Barbara Gonzaga (* 11. Dezember 1455 in Mantua; † 31. Mai 1503 in Böblingen) war die Tochter des Markgrafen Luigi III. Gonzaga von Mantua und dessen Frau Barbara von Brandenburg. Durch ihren Ehemann seit 1495 erste Herzogin von Württemberg.

Leben

Wie ihr ältester Bruder, Federico I. Gonzaga, erhielt Barbara, deren Mutter schon Deutsche gewesen ist, einen deutschen Ehepartner. Sie heiratete am 12. April 1474 im Dom von Mantua Eberhard I., Graf (später Herzog) von Württemberg. Im Juli tauschte sie das weltoffene Mantua mit dem eher tristen Hof in Schloss Urach.

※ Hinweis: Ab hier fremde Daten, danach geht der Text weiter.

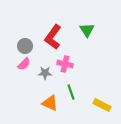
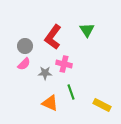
pink cross: moved 1 px left
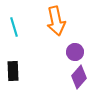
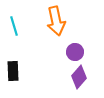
cyan line: moved 1 px up
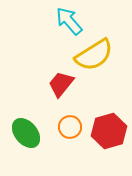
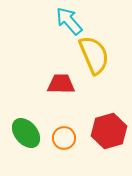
yellow semicircle: rotated 81 degrees counterclockwise
red trapezoid: rotated 52 degrees clockwise
orange circle: moved 6 px left, 11 px down
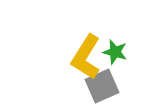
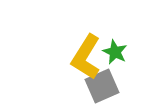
green star: rotated 10 degrees clockwise
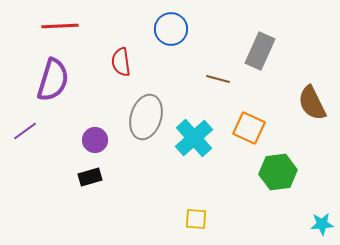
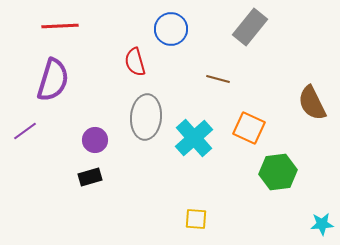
gray rectangle: moved 10 px left, 24 px up; rotated 15 degrees clockwise
red semicircle: moved 14 px right; rotated 8 degrees counterclockwise
gray ellipse: rotated 12 degrees counterclockwise
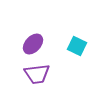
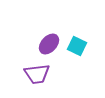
purple ellipse: moved 16 px right
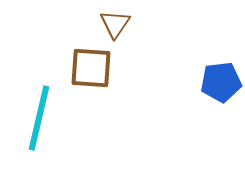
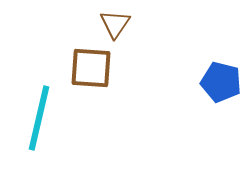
blue pentagon: rotated 21 degrees clockwise
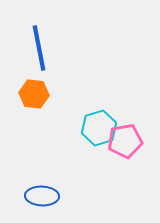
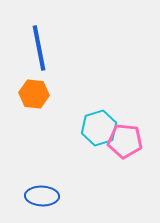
pink pentagon: rotated 16 degrees clockwise
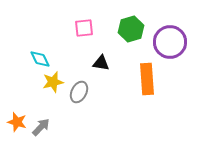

Zeit ihres Lebens hatte sie Sehnsucht nach ihrer Heimat und ihrer Familie; die Hoffnung auf eine Rückkehr ging allerdings auch nach dem Tod ihres Mannes 1496 nicht in Erfüllung. Ihre einzige 1475 geborene Tochter war schon im Säuglingsalter gestorben. Durch Barbara und ihren nicht unerheblichen Einfluss auf ihren Mann, hielten Humanismus und die Kultur der Renaissance Einkehr in Württemberg. Eberhard entwickelte sich, inspiriert durch seine Frau, zu einem großen Verehrer Italiens.

Barbara wurde im Dominikanerfrauenkloster Kirchheim unter Teck begraben. Bei Abrissarbeiten im Jahr 1537 gingen ihre sterblichen Überreste verloren.

Literatur

  • Joachim Fischer, Peter Amelung, Wolfgang Irtenkauf: Württemberg im Spätmittelalter. Katalog, Ausstellung des Hauptstaatsarchivs Stuttgart und der Württ. Landesbibliothek (19. Juli bis 8. November 1985).